TASK TO COMPLETE> From the entries below, please output exactly the lines starting at the one containing "M1483,345L1447,374L1425,350Z" and ending at the one containing "M1262,263L1266,301L1237,305L1233,267Z", both included.

DATA SHOWN>
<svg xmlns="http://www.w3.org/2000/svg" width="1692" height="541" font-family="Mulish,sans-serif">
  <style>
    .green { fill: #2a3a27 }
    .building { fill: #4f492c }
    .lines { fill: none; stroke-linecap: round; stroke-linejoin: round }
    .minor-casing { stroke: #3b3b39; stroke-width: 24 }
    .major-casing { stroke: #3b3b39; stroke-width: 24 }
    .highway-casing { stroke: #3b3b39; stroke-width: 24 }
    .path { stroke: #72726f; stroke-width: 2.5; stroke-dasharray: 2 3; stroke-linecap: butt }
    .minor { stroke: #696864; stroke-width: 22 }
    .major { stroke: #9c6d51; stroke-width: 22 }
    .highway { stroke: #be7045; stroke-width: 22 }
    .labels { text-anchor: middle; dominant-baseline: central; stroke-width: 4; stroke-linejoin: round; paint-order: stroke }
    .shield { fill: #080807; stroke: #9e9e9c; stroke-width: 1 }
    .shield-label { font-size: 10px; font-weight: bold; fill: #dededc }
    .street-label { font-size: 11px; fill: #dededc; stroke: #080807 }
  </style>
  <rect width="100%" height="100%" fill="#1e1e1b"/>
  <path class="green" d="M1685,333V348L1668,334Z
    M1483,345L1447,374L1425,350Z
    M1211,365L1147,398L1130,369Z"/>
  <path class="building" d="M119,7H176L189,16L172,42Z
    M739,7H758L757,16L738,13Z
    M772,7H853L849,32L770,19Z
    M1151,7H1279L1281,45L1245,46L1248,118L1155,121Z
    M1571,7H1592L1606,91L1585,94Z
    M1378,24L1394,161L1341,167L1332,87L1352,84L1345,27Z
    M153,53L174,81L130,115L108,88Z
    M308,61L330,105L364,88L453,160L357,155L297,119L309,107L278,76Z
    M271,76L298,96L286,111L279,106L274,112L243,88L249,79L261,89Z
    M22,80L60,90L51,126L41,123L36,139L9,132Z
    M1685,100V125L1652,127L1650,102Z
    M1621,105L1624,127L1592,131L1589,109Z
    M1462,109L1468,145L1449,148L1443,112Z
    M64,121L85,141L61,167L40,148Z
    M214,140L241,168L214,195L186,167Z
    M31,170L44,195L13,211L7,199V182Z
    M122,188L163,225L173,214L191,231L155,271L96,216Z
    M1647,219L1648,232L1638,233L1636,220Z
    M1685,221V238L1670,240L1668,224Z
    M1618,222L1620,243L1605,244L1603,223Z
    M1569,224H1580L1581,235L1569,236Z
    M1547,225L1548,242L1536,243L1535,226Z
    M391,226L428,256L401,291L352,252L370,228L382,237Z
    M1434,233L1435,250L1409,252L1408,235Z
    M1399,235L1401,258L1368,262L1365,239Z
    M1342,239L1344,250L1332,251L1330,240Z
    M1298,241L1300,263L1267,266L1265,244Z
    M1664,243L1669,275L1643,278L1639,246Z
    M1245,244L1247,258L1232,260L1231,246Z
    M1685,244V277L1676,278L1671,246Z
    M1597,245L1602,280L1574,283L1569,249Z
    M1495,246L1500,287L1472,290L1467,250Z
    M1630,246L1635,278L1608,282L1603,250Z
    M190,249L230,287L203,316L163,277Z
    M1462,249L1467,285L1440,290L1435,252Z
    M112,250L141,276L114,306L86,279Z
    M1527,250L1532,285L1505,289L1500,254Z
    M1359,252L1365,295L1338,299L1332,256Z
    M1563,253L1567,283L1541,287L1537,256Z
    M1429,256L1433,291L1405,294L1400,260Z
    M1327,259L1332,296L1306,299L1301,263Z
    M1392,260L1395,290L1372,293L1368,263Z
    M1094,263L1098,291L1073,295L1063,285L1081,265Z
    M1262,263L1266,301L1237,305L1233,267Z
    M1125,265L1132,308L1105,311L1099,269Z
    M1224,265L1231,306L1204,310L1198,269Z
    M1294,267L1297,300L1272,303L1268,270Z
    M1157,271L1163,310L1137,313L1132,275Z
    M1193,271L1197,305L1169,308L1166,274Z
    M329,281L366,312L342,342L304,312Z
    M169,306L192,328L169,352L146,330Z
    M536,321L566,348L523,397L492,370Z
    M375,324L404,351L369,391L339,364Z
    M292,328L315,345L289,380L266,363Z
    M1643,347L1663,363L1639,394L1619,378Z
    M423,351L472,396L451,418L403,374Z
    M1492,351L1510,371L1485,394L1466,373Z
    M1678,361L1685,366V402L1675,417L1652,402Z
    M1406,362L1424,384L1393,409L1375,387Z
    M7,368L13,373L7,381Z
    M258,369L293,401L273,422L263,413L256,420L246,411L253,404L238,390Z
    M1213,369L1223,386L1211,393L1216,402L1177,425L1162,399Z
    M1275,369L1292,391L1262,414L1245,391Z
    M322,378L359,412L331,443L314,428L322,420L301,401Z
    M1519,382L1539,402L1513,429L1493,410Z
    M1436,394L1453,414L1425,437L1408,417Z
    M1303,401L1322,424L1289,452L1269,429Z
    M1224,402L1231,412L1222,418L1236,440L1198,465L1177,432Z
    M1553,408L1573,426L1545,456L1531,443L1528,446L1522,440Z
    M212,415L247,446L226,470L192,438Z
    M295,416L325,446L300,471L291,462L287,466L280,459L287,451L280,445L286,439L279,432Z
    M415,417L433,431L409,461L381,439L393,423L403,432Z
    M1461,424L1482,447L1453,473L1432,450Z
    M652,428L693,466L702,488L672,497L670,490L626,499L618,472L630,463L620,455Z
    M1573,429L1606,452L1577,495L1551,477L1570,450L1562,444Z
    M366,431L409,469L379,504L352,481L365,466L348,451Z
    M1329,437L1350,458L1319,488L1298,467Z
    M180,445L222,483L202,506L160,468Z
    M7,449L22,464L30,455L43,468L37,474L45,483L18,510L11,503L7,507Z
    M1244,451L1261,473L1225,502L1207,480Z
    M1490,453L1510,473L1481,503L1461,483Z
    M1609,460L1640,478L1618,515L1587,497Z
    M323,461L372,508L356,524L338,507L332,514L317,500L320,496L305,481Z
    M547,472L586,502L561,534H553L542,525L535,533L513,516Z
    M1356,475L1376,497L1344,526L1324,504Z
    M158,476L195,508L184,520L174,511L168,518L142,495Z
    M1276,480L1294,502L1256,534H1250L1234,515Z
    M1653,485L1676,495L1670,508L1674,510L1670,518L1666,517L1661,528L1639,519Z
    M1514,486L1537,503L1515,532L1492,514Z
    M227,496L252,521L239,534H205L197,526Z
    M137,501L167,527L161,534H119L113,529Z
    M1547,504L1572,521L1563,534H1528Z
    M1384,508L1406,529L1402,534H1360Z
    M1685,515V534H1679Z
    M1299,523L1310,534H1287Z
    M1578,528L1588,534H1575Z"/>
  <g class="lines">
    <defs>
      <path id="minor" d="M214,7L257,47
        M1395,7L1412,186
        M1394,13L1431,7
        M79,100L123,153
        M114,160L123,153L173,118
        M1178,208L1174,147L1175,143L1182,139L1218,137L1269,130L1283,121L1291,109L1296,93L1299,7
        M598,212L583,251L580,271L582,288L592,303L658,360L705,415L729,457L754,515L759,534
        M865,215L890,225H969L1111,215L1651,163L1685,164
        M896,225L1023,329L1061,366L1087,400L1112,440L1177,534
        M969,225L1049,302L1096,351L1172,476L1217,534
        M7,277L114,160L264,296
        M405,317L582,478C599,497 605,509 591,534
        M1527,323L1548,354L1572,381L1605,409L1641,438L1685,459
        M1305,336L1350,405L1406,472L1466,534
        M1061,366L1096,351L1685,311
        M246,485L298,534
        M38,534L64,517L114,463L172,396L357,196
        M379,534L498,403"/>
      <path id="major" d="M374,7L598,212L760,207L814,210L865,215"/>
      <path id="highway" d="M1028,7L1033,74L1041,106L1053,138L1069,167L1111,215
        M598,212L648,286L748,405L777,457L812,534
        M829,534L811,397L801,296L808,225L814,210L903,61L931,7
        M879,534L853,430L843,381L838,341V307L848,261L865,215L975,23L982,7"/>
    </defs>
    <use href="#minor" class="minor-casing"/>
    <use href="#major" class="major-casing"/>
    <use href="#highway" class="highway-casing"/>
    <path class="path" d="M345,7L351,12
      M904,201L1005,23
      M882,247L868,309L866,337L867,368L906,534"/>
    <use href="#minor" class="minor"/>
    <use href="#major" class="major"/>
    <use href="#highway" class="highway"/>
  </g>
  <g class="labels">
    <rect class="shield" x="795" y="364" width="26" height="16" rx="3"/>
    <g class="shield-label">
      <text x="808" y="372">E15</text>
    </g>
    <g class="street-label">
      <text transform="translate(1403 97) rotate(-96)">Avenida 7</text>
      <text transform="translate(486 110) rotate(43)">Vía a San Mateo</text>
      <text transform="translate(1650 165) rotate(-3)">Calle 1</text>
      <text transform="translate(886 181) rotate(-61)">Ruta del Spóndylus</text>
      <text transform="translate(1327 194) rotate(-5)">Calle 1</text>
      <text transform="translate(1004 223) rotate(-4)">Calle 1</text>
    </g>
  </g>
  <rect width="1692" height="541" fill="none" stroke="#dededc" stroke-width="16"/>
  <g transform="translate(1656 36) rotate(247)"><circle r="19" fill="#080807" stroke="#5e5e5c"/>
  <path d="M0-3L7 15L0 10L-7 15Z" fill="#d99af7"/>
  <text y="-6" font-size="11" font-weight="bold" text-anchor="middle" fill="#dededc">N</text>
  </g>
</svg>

YOUR RESPONSE>
    M1483,345L1447,374L1425,350Z
    M1211,365L1147,398L1130,369Z"/>
  <path class="building" d="M119,7H176L189,16L172,42Z
    M739,7H758L757,16L738,13Z
    M772,7H853L849,32L770,19Z
    M1151,7H1279L1281,45L1245,46L1248,118L1155,121Z
    M1571,7H1592L1606,91L1585,94Z
    M1378,24L1394,161L1341,167L1332,87L1352,84L1345,27Z
    M153,53L174,81L130,115L108,88Z
    M308,61L330,105L364,88L453,160L357,155L297,119L309,107L278,76Z
    M271,76L298,96L286,111L279,106L274,112L243,88L249,79L261,89Z
    M22,80L60,90L51,126L41,123L36,139L9,132Z
    M1685,100V125L1652,127L1650,102Z
    M1621,105L1624,127L1592,131L1589,109Z
    M1462,109L1468,145L1449,148L1443,112Z
    M64,121L85,141L61,167L40,148Z
    M214,140L241,168L214,195L186,167Z
    M31,170L44,195L13,211L7,199V182Z
    M122,188L163,225L173,214L191,231L155,271L96,216Z
    M1647,219L1648,232L1638,233L1636,220Z
    M1685,221V238L1670,240L1668,224Z
    M1618,222L1620,243L1605,244L1603,223Z
    M1569,224H1580L1581,235L1569,236Z
    M1547,225L1548,242L1536,243L1535,226Z
    M391,226L428,256L401,291L352,252L370,228L382,237Z
    M1434,233L1435,250L1409,252L1408,235Z
    M1399,235L1401,258L1368,262L1365,239Z
    M1342,239L1344,250L1332,251L1330,240Z
    M1298,241L1300,263L1267,266L1265,244Z
    M1664,243L1669,275L1643,278L1639,246Z
    M1245,244L1247,258L1232,260L1231,246Z
    M1685,244V277L1676,278L1671,246Z
    M1597,245L1602,280L1574,283L1569,249Z
    M1495,246L1500,287L1472,290L1467,250Z
    M1630,246L1635,278L1608,282L1603,250Z
    M190,249L230,287L203,316L163,277Z
    M1462,249L1467,285L1440,290L1435,252Z
    M112,250L141,276L114,306L86,279Z
    M1527,250L1532,285L1505,289L1500,254Z
    M1359,252L1365,295L1338,299L1332,256Z
    M1563,253L1567,283L1541,287L1537,256Z
    M1429,256L1433,291L1405,294L1400,260Z
    M1327,259L1332,296L1306,299L1301,263Z
    M1392,260L1395,290L1372,293L1368,263Z
    M1094,263L1098,291L1073,295L1063,285L1081,265Z
    M1262,263L1266,301L1237,305L1233,267Z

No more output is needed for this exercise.